# Newbie Z Train set Suggestions



## darticus (Sep 23, 2010)

Can I even afford a small set up? Is there a way for me to put a set on my mantle 20 inches wide by 56 inches without selling the house to do it. Maybe I'll have to go to N to afford something. Suggestion wanted on starting up prices and where to buy with good prices. Ron


----------



## tworail (Apr 13, 2006)

Best bet for Z is on Ebay. There is tons of Marklin/Micro Trains stuff on there, and if you keep on top of it deals can be had.

Also check your local hobby shop to see if they stock some Z starter sets. That way you will get something that works plus the support from the shop when you need it.


----------



## darticus (Sep 23, 2010)

*Thanks*

I bought the Walthers catalog for N and z today so getting siked.

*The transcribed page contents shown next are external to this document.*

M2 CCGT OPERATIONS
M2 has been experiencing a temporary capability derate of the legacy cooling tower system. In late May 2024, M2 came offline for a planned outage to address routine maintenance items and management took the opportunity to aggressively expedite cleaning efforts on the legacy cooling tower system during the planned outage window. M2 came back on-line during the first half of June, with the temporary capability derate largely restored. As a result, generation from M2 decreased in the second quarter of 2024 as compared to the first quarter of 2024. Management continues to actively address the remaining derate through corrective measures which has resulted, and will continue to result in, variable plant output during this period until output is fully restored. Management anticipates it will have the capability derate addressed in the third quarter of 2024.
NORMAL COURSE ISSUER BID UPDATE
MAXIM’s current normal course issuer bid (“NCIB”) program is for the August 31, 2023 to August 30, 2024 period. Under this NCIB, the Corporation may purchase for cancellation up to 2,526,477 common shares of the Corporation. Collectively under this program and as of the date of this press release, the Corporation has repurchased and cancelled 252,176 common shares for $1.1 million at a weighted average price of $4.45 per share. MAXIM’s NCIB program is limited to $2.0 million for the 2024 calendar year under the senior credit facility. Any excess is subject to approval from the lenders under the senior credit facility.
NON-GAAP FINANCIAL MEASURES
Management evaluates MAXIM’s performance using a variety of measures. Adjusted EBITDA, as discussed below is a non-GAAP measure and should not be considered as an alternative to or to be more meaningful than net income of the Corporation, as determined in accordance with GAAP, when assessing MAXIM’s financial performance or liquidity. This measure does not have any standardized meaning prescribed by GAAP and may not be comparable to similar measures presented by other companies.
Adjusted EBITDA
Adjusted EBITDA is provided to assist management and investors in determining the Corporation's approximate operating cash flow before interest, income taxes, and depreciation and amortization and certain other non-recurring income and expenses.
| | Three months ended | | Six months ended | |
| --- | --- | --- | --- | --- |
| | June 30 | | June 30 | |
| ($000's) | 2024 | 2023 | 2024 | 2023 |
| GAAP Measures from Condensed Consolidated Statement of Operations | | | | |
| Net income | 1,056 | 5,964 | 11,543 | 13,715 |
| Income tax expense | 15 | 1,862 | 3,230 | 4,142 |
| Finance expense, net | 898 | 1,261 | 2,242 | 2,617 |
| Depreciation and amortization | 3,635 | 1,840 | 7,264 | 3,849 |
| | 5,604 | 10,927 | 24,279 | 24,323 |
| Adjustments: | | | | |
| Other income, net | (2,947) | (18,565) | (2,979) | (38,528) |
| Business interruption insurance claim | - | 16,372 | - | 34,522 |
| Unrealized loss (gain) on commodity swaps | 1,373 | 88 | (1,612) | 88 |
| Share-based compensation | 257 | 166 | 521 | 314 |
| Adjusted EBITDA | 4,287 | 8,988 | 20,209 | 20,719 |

Really would like the Z size. So I will keep my eyes open on eBay. Maybe one brand is better than another. Have to check out. Ron


----------



## Nightowl4933 (May 11, 2011)

There is usually quite a selection of Z scale on eBay (or Spur Z in Europe) but prices are quite high for decent stuff.

I'd think about getting a small starter set to play with for a while, to see how you get on with it - or find someone else who has some!

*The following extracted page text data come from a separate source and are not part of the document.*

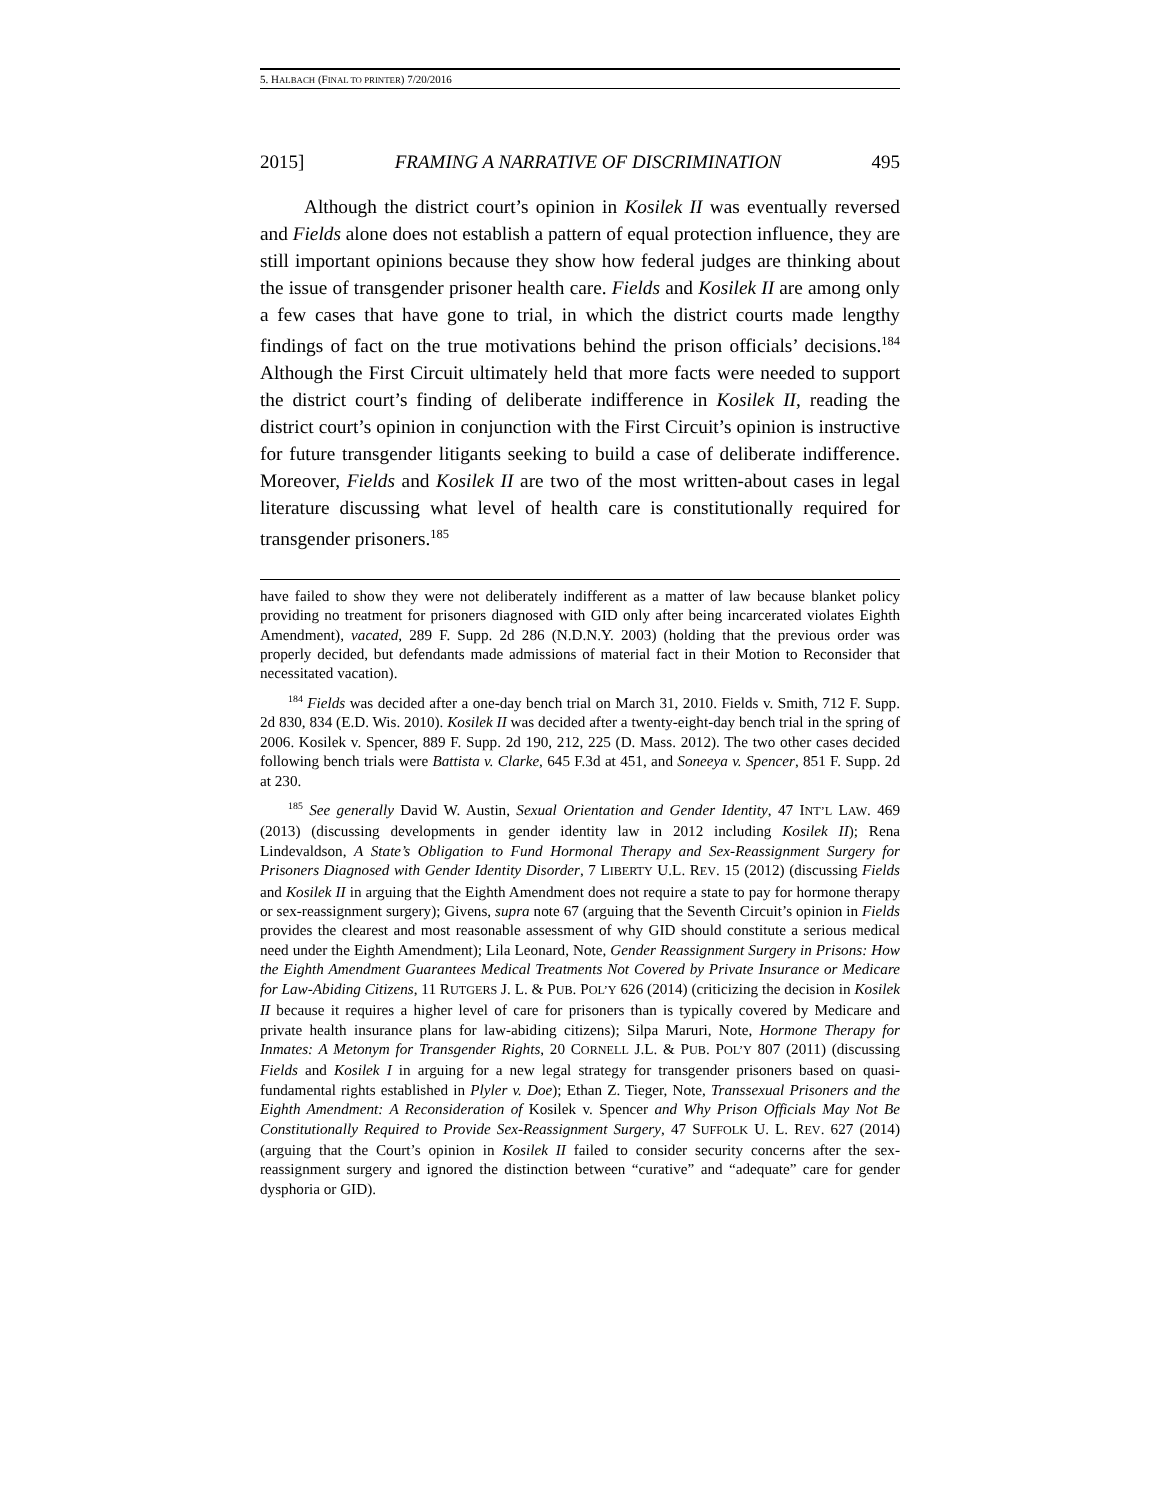5. HALBACH (FINAL TO PRINTER) 7/20/2016
2015] FRAMING A NARRATIVE OF DISCRIMINATION 495
Although the district court’s opinion in Kosilek II was eventually reversed and Fields alone does not establish a pattern of equal protection influence, they are still important opinions because they show how federal judges are thinking about the issue of transgender prisoner health care. Fields and Kosilek II are among only a few cases that have gone to trial, in which the district courts made lengthy findings of fact on the true motivations behind the prison officials’ decisions.<sup>184</sup> Although the First Circuit ultimately held that more facts were needed to support the district court’s finding of deliberate indifference in Kosilek II, reading the district court’s opinion in conjunction with the First Circuit’s opinion is instructive for future transgender litigants seeking to build a case of deliberate indifference. Moreover, Fields and Kosilek II are two of the most written-about cases in legal literature discussing what level of health care is constitutionally required for transgender prisoners.<sup>185</sup>
have failed to show they were not deliberately indifferent as a matter of law because blanket policy providing no treatment for prisoners diagnosed with GID only after being incarcerated violates Eighth Amendment), vacated, 289 F. Supp. 2d 286 (N.D.N.Y. 2003) (holding that the previous order was properly decided, but defendants made admissions of material fact in their Motion to Reconsider that necessitated vacation).
<sup>184</sup> Fields was decided after a one-day bench trial on March 31, 2010. Fields v. Smith, 712 F. Supp. 2d 830, 834 (E.D. Wis. 2010). Kosilek II was decided after a twenty-eight-day bench trial in the spring of 2006. Kosilek v. Spencer, 889 F. Supp. 2d 190, 212, 225 (D. Mass. 2012). The two other cases decided following bench trials were Battista v. Clarke, 645 F.3d at 451, and Soneeya v. Spencer, 851 F. Supp. 2d at 230.
<sup>185</sup> See generally David W. Austin, Sexual Orientation and Gender Identity, 47 INT’L LAW. 469 (2013) (discussing developments in gender identity law in 2012 including Kosilek II); Rena Lindevaldson, A State’s Obligation to Fund Hormonal Therapy and Sex-Reassignment Surgery for Prisoners Diagnosed with Gender Identity Disorder, 7 LIBERTY U.L. REV. 15 (2012) (discussing Fields and Kosilek II in arguing that the Eighth Amendment does not require a state to pay for hormone therapy or sex-reassignment surgery); Givens, supra note 67 (arguing that the Seventh Circuit’s opinion in Fields provides the clearest and most reasonable assessment of why GID should constitute a serious medical need under the Eighth Amendment); Lila Leonard, Note, Gender Reassignment Surgery in Prisons: How the Eighth Amendment Guarantees Medical Treatments Not Covered by Private Insurance or Medicare for Law-Abiding Citizens, 11 RUTGERS J. L. & PUB. POL’Y 626 (2014) (criticizing the decision in Kosilek II because it requires a higher level of care for prisoners than is typically covered by Medicare and private health insurance plans for law-abiding citizens); Silpa Maruri, Note, Hormone Therapy for Inmates: A Metonym for Transgender Rights, 20 CORNELL J.L. & PUB. POL’Y 807 (2011) (discussing Fields and Kosilek I in arguing for a new legal strategy for transgender prisoners based on quasi-fundamental rights established in Plyler v. Doe); Ethan Z. Tieger, Note, Transsexual Prisoners and the Eighth Amendment: A Reconsideration of Kosilek v. Spencer and Why Prison Officials May Not Be Constitutionally Required to Provide Sex-Reassignment Surgery, 47 SUFFOLK U. L. REV. 627 (2014) (arguing that the Court’s opinion in Kosilek II failed to consider security concerns after the sex-reassignment surgery and ignored the distinction between “curative” and “adequate” care for gender dysphoria or GID).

I started this way and have managed to accumulate quite a lot over the last 3 years. The layout has grown like topsy and expenditure is purely on scenery as I've got all the track and rolling stock I need.

I am thinking about building an exhibition layout, though, which is really easy with Z gauge! 

Pete


----------



## Subway Fugitive (Jul 16, 2011)

darticus said:


> Can I even afford a small set up? Is there a way for me to put a set on my mantle 20 inches wide by 56 inches without selling the house to do it. Maybe I'll have to go to N to afford something. Suggestion wanted on starting up prices and where to buy with good prices. Ron


That is about the size space I have to play with. Have you learned anything new during your journey?

Thanks, Mike


----------



## darticus (Sep 23, 2010)

Just look at layouts online and ask questions everybody will help. I did move on the N scale after completing my z layout so I could add sound to all trains, DCC. Ron



Subway Fugitive said:


> That is about the size space I have to play with. Have you learned anything new during your journey?
> 
> Thanks, Mike


----------



## SwiCago (Aug 14, 2013)

I know that this thread is a bit older, but as others have suggested. ebay ...and if you want better deals for Marklin, go to ebay.de ...A lot of sellers speak English, accept paypal and are willing to ship to the US if asked nicely. I have gotten most of my SBB z-scale from Germany and the UK.
Another tip is to gather item numbers your are interested in and setup a custom search on ebay.
Ex: marklin (88447, 88453, etc......)
Last tip, check past sold prices on items you want, to gauge how much you should be willing to bid...this will keep you from over bidding and make you smarter to wait for the better deal.


----------